R - Nous avons gelé des actifs russes présents en Union européenne pour empêcher la Russie de financer sa guerre illégale. La France souhaite en effet aller plus loin : avec la hausse des taux, ces actifs ont généré près de 4 milliards d'euros de revenus en 2023. Nous voulons qu'ils soient utilisés pour financer les efforts en faveur de la défense et de la reconstruction de l'Ukraine.

Q - Des recherches de la Nouvelle Gazette d'Europe et d'autres médias ont montré que, bien que certaines entreprises françaises aient quitté la Russie après le début de l'invasion, d'autres, notamment Auchan et probablement les entreprises associées Leroy Merlin et Decathlon, sont restées en Russie. De plus, les bénéfices de nombreuses entreprises restantes ont considérablement augmenté, Total étant parmi les leaders. Pourquoi, selon vous, ces entreprises ont-elles choisi de rester en Russie ? Le gouvernement français prend-il des mesures pour convaincre ces entreprises de partir ? Cela pourrait-il se produire et si oui, dans quels délais ?

R - La France est un pays libre et donc les entreprises françaises sont libres de choisir où elles s'implantent et où elles investissent à l'étranger dès lors qu'elles se conforment au régime des sanctions en vigueur.

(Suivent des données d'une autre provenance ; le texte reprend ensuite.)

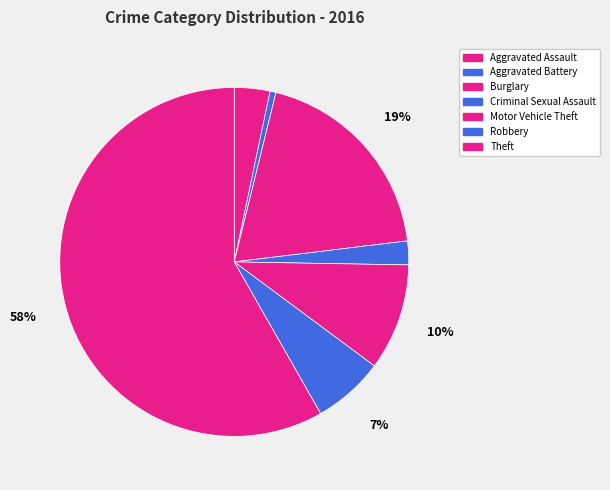

What percentage is NOT represented by Motor Vehicle Theft?

90.1%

En vérité, force est de constater que de nombreuses entreprises françaises présentes en Russie ont choisi de quitter ce pays après le début de l'invasion de l'Ukraine. L'agressivité croissante du Kremlin à l'égard de la France y est sans doute pour beaucoup. Et puis, il est sans doute de plus en plus difficile pour les entreprises d'être associées à un régime qui se marginalise autant au plan international, un régime réprouvé par la quasi-totalité des pays du monde. Pour retrouver sa place dans le concert des nations, la Russie doit faire d'autres choix.